Additifs alimentaires (conformément au paragraphe B.01.001 du Règlement sur les aliments et drogues)
s'entend de toute substance dont l'emploi est tel ou peut vraisemblablement être tel que cette substance ou ses sous-produits sont intégrés à un aliment ou en modifient les caractéristiques, à l'exclusion de ce qui suit :
  1. toute substance nutritive qui est employée, reconnue ou vendue couramment comme substance alimentaire ou comme ingrédient d'un aliment;
  2. vitamines, minéraux nutritifs et acides aminés, autres que ceux qui sont énumérés aux tableaux du Titre 16;
  3. épices, assaisonnements, préparations aromatisantes, essences, oléorésines et extraits naturels;
  4. produits chimiques agricoles autres que ceux visés aux tableaux du titre 16;
  5. matériaux d'emballage des aliments ou toute substance qui entre dans leur composition;
  6. produits pharmaceutiques recommandés pour les animaux dont la chair peut être consommée par l'homme.
Pâtes alimentaires fraîches
Pour les besoins du présent document, on utilise la définition suivante de pâtes alimentaires fraîches : pâte crue moulée, composée de farine et d'un liquide (p. ex., de l'eau), pouvant également comporter des œufs, des colorants et des éléments nutritifs ajoutés, de même que des assaisonnements et des épices. Elles comprennent, sans s'y limiter, le macaroni, le spaghetti et les nouilles. Consulter le paragraphe B.13.051 du Règlement sur les aliments et drogues pour obtenir des détails.
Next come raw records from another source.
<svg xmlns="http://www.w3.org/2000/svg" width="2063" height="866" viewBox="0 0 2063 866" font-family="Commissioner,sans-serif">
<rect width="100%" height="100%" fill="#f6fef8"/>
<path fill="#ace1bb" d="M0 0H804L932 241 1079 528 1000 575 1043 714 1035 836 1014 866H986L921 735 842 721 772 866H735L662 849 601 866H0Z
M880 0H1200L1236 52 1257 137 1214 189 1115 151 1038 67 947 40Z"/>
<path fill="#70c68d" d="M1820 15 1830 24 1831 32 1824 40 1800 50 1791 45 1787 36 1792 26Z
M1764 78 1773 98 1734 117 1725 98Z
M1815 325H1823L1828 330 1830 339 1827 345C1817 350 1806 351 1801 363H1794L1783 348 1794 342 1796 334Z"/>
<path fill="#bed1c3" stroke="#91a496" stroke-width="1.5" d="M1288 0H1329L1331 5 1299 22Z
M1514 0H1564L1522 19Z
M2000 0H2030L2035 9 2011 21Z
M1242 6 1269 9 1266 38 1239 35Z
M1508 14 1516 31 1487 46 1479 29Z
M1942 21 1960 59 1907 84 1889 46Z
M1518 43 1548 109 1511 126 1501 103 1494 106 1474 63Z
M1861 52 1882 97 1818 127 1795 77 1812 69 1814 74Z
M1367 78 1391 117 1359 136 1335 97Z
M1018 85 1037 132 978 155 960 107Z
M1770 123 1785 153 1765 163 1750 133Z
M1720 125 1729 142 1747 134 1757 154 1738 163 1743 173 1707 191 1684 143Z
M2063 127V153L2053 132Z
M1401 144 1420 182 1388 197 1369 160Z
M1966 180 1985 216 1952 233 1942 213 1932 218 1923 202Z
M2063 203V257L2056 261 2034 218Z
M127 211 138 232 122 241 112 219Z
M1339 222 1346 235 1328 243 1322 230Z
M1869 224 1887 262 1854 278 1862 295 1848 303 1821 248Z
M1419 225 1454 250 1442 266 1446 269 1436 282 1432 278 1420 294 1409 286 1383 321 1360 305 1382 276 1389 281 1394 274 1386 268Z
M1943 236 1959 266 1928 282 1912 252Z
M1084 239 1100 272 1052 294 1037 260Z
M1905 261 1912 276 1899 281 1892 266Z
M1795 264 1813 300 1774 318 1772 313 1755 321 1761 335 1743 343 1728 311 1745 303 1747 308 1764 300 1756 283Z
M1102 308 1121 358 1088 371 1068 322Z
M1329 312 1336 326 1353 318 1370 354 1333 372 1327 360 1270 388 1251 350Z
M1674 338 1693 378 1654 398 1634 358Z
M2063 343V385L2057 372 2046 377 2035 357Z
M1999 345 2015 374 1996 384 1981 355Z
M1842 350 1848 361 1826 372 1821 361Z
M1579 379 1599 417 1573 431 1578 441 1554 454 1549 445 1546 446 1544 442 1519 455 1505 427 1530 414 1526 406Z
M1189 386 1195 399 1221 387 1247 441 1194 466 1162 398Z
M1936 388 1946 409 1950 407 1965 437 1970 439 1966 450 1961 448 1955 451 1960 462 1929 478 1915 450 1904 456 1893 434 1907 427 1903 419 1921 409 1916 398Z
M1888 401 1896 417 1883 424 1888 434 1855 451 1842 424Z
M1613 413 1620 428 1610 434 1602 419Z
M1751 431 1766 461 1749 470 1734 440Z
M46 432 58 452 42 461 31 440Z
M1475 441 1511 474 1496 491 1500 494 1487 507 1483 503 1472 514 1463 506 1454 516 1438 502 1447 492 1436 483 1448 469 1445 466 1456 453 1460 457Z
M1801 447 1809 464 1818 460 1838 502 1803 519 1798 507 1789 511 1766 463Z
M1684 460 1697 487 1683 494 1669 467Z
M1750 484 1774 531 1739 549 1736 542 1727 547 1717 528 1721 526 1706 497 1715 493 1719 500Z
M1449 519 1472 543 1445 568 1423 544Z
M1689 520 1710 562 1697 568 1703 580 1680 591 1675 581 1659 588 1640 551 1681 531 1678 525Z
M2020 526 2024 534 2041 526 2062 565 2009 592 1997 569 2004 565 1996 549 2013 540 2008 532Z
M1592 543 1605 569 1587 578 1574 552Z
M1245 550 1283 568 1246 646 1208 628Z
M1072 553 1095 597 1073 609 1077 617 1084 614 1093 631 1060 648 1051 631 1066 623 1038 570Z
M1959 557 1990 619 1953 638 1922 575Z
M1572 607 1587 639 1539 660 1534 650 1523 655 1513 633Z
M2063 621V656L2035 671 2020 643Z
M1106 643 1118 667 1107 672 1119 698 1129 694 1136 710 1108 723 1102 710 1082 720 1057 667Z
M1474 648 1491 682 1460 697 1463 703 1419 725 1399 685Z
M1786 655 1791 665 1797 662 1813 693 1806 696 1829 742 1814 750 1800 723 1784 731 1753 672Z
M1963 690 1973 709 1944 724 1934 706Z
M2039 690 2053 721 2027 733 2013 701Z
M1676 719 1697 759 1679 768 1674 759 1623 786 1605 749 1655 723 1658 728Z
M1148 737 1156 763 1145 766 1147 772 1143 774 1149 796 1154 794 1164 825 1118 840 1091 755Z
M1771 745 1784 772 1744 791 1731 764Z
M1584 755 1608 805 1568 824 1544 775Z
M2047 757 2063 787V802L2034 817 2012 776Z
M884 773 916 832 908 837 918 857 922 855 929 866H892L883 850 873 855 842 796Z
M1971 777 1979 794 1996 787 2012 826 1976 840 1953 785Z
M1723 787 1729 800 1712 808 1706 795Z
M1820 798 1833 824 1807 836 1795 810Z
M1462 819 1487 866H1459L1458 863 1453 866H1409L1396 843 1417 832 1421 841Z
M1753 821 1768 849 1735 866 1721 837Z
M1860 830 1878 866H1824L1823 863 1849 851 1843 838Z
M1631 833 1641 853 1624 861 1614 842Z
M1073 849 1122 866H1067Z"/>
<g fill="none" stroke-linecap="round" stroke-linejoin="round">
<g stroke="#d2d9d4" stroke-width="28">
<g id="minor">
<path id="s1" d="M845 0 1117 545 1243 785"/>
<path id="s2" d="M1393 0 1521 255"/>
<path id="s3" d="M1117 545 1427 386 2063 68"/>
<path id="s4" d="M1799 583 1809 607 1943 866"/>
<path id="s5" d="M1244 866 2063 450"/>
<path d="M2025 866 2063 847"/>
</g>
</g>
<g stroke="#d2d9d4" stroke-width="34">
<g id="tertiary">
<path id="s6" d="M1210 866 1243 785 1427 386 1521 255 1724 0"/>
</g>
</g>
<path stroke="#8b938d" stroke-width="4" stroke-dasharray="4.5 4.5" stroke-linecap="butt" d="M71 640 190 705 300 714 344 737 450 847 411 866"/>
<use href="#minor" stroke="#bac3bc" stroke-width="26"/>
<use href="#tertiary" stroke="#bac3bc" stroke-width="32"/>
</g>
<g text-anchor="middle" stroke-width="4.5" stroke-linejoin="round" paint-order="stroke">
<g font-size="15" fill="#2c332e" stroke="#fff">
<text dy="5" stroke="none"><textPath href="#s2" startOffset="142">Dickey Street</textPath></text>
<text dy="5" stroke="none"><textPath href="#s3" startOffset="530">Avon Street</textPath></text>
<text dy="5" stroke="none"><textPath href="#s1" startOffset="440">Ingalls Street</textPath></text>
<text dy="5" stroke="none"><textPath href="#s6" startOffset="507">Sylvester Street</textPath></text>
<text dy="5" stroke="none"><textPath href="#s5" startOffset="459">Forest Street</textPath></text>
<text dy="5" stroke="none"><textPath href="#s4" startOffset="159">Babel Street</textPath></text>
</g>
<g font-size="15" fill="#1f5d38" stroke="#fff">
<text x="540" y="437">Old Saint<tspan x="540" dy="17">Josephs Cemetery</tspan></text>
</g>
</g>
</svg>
Microorganismes pathogènes
dans le présent modèle générique, ils peuvent notamment comprendre : Salmonella spp., Listeria monocytogenes, les sources pathogènes de la bactérie Escherichia coli, Clostridium botulinum, Clostridium perfringens, Staphylococcus aureus, Bacillus spp. et certains virus (hépatite A et norovirus).
Programmes préalables
Procédures ou étapes régissant les conditions opérationnelles à l'intérieur d'un établissement de transformation alimentaire et créant des conditions ambiantes propices à la production d'aliments salubres.
Températures réfrigérées
températures de 4 °C ou moins, mais supérieures au point de congélation.